# I have a 18 h/p Briggs and Stratton L head



## Rightcowboy (Aug 29, 2018)

I can't get it to run I did get it to run the other day one time and then I couldn't get it to ever start again I've changed the spark plugs the coil put new gas line in it put a fuel pump on it clean the carburetor cleaned out the fuel tank I checked sheer key to make sure it wasn't sheered or partillpa sheered. It will turn over but won't start then puffs.


----------



## Rightcowboy (Aug 29, 2018)

I think it's on a Craftsman mower but I'm not sure the whole body was painted when I got it


----------



## Guest (Sep 1, 2018)

Hello and welcome to the Tractor Forum. We have some very knowledgeable and experienced members and although I cannot help with your small engine, I'm sure one or more of the members will help.

Here's your invitation to put your tractor in the Showcase (located under the TRACTOR button at the top of the page). A perk is that if you add your tractor to the Showcase, it becomes instantly eligible to be entered in our monthly tractor contest, in progress right now. Please be sure to add your vote for October's Tractor of the Month, which is found on the main Forum menu as the fourth category, listed as "Tractor of the month". The poll will start shortly and will be at the top of the page. Thank you for your vote, and again, welcome to The Tractor Forum!


----------



## Rightcowboy (Aug 29, 2018)

Graysonr said:


> Hello and welcome to the Tractor Forum. We have some very knowledgeable and experienced members and although I cannot help with your small engine, I'm sure one or more of the members will help.
> 
> Here's your invitation to put your tractor in the Showcase (located under the TRACTOR button at the top of the page). A perk is that if you add your tractor to the Showcase, it becomes instantly eligible to be entered in our monthly tractor contest, in progress right now. Please be sure to add your vote for October's Tractor of the Month, which is found on the main Forum menu as the fourth category, listed as "Tractor of the month". The poll will start shortly and will be at the top of the page. Thank you for your vote, and again, welcome to The Tractor Forum!


Hi and thank you. Glad to be here.
I will get a pic of my tractor and put it on there.


----------



## FredM (Nov 18, 2015)

You have done all of the obvious, but have you adjusted the valve clearances to specifications ?.
Also check the fuel shutoff solenoid at the base of the carby, if this is not working, the needle shut off wont allow fuel into the jets, have someone switch the ignition on and off (not to start position) while you place your ear close to the solenoid and listen for the needle to click when ignition is switched on.
Is the air gap between the ignition coil and flywheel correctly set ?.


----------



## murphydo (Jun 24, 2018)

Rightcowboy said:


> I think it's on a Craftsman mower but I'm not sure the whole body was painted when I got it


I'm a new member my self. But I have worked on small engines for many years. First not knowing make and model # your going to have to go back to basics. Check for voltage at the coil during cranking at pos + terminal 12 volts or close to it. If not you can hot wire coil to battery but it is best to jack the drive wheels off the ground for SAFETY.
If the hot wire does let it start you probably have a safety switch open- seat -blade shift ??
If not , with a spark tester on the spark plug to high voltage wire check for spark? If iit checks OK go back to timing and re-check key.Good Luck,Let us know!


----------



## FredM (Nov 18, 2015)

when did the briggs change to battery ignition ??.


----------



## murphydo (Jun 24, 2018)

FredM said:


> when did the briggs change to battery ignition ??.
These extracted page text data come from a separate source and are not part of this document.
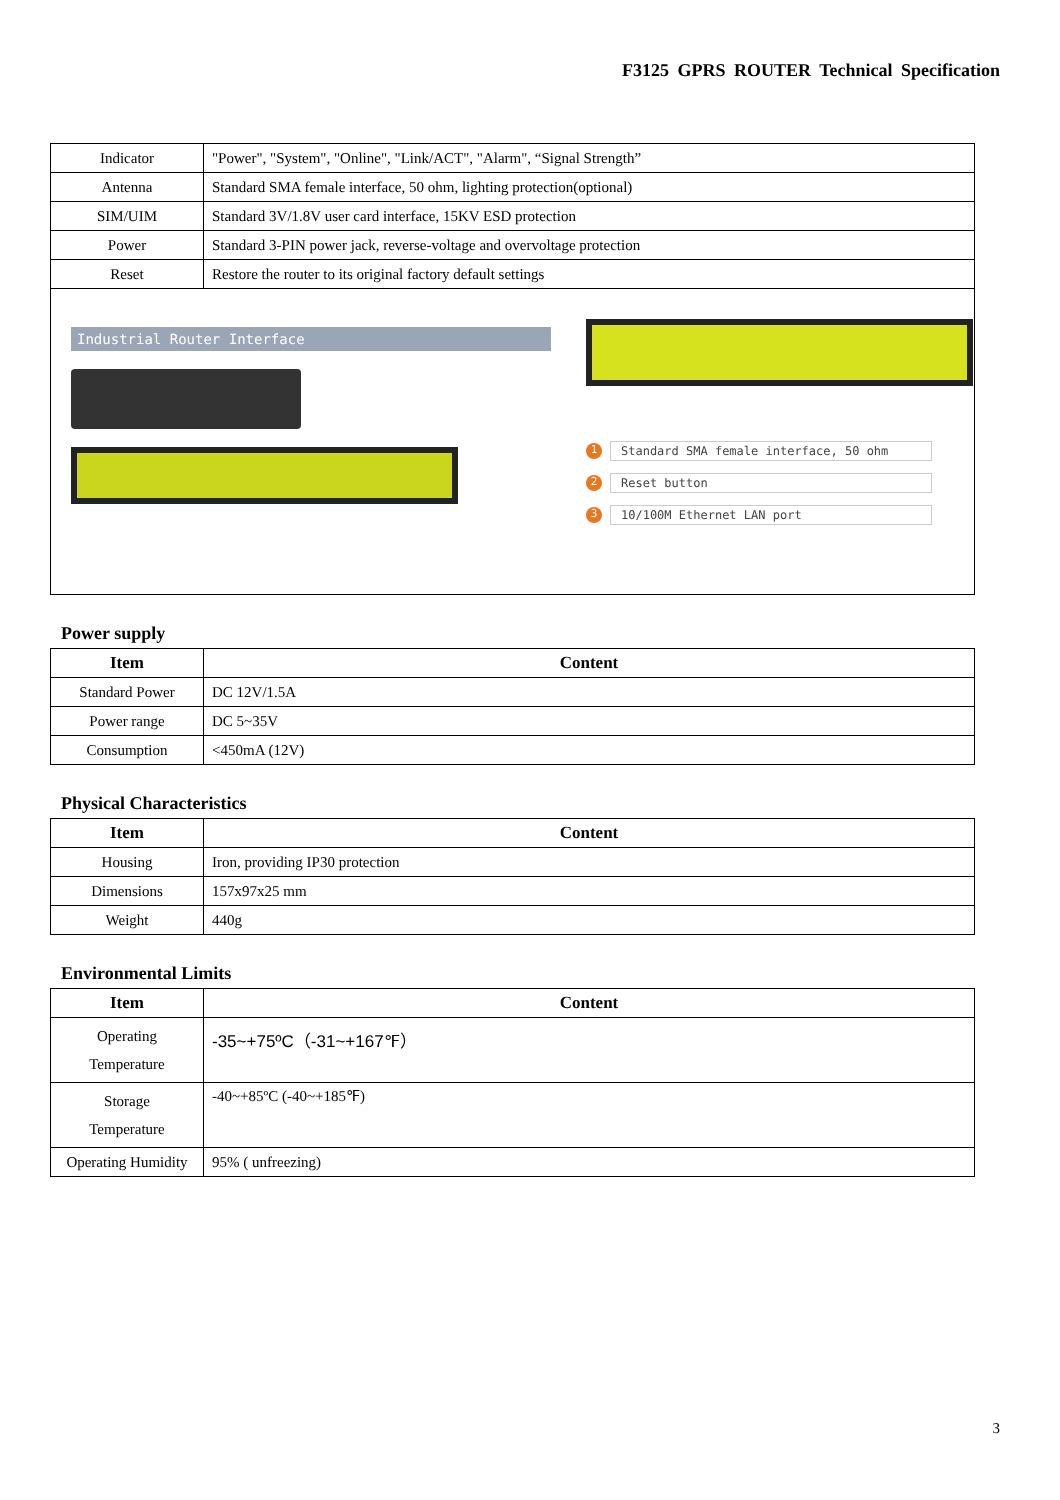F3125 GPRS ROUTER Technical Specification
| Indicator | "Power", "System", "Online", "Link/ACT", "Alarm", “Signal Strength” |
| Antenna | Standard SMA female interface, 50 ohm, lighting protection(optional) |
| SIM/UIM | Standard 3V/1.8V user card interface, 15KV ESD protection |
| Power | Standard 3-PIN power jack, reverse-voltage and overvoltage protection |
| Reset | Restore the router to its original factory default settings |
Industrial Router Interface
1 Standard SMA female interface, 50 ohm
2 Reset button
3 10/100M Ethernet LAN port
Power supply
| Item | Content |
| --- | --- |
| Standard Power | DC 12V/1.5A |
| Power range | DC 5~35V |
| Consumption | <450mA (12V) |
Physical Characteristics
| Item | Content |
| --- | --- |
| Housing | Iron, providing IP30 protection |
| Dimensions | 157x97x25 mm |
| Weight | 440g |
Environmental Limits
| Item | Content |
| --- | --- |
| Operating Temperature | -35~+75ºC（-31~+167℉） |
| Storage Temperature | -40~+85ºC (-40~+185℉) |
| Operating Humidity | 95% ( unfreezing) |
3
Maybe I misunderstood in the very first entry you said you said you changed the spark plug the "coil" and installed a new fuel line and installed a new fuel pump ?


----------



## Rightcowboy (Aug 29, 2018)

FredM said:


> You have done all of the obvious, but have you adjusted the valve clearances to specifications ?.
> Also check the fuel shutoff solenoid at the base of the carby, if this is not working, the needle shut off wont allow fuel into the jets, have someone switch the ignition on and off (not to start position) while you place your ear close to the solenoid and listen for the needle to click when ignition is switched on.
> Is the air gap between the ignition coil and flywheel correctly set ?.


the valve clearance I don't know how to do it because it's in the little square box that's where the valve springs are and to adjust them you got to take the head off and I'm not sure I know I can take the head off but I'm not sure how to adjust them after I do that also I checked the keyway to see if it has been sheared or is partly out of whack and it appears to be in the normal position the carburetor doesn't have a solenoid on the bottom of it it's a different kind of carburetor where the fuel pump is attached right onto the front of the carburetor


----------



## Rightcowboy (Aug 29, 2018)




----------



## FredM (Nov 18, 2015)

Sorry my mistake, got the briggs models mixed up,
I have attached a web site that will let you download a manual that should cover what you need to know.
You would have to remove the heads to adjust valves, --- BUT THE HEADS DON'T HAVE TO BE REMOVED TO CHECK VALVE CLEARANCES, JUST THE TAPPET COVERS.
https://www.scribd.com/doc/14732371...d-Stratton-16-Hp-Twin-Cylinder-L-Head-engines

Check your engine model number against the model numbers listed on the web site.
.


----------



## jhngardner367 (Apr 5, 2011)

FredM said:


> Sorry my mistake, got the briggs models mixed up,
> I have attached a web site that will let you download a manual that should cover what you need to know.
> You would have to remove the heads to adjust valves, --- BUT THE HEADS DON'T HAVE TO BE REMOVED TO CHECK VALVE CLEARANCES, JUST THE TAPPET COVERS.
> https://www.scribd.com/doc/14732371...d-Stratton-16-Hp-Twin-Cylinder-L-Head-engines
> ...


On the Briggs flat-head engines , the only way to adjust the valves,is to grind the ends,....not normally needed,unless they're newly installed.
When you replaced the armature(ignition coil),did you make sure it was installed with the proper side up,and that the wires were correctly run?
Also, make sure that the kill wire isn't grounding out.
also, have you tried spraying a bit of fuel into the intake of the carb,and see if it will start?


----------



## pogobill (Jan 31, 2012)

Rightcowboy said:


> View attachment 40151











Are you sure it's a Briggs and not a Cat!


----------



## Guest (Sep 24, 2018)

Is that the mechanic? ... clearly the Meow MIXture is off 

So you had it running once.... how well and how long?


----------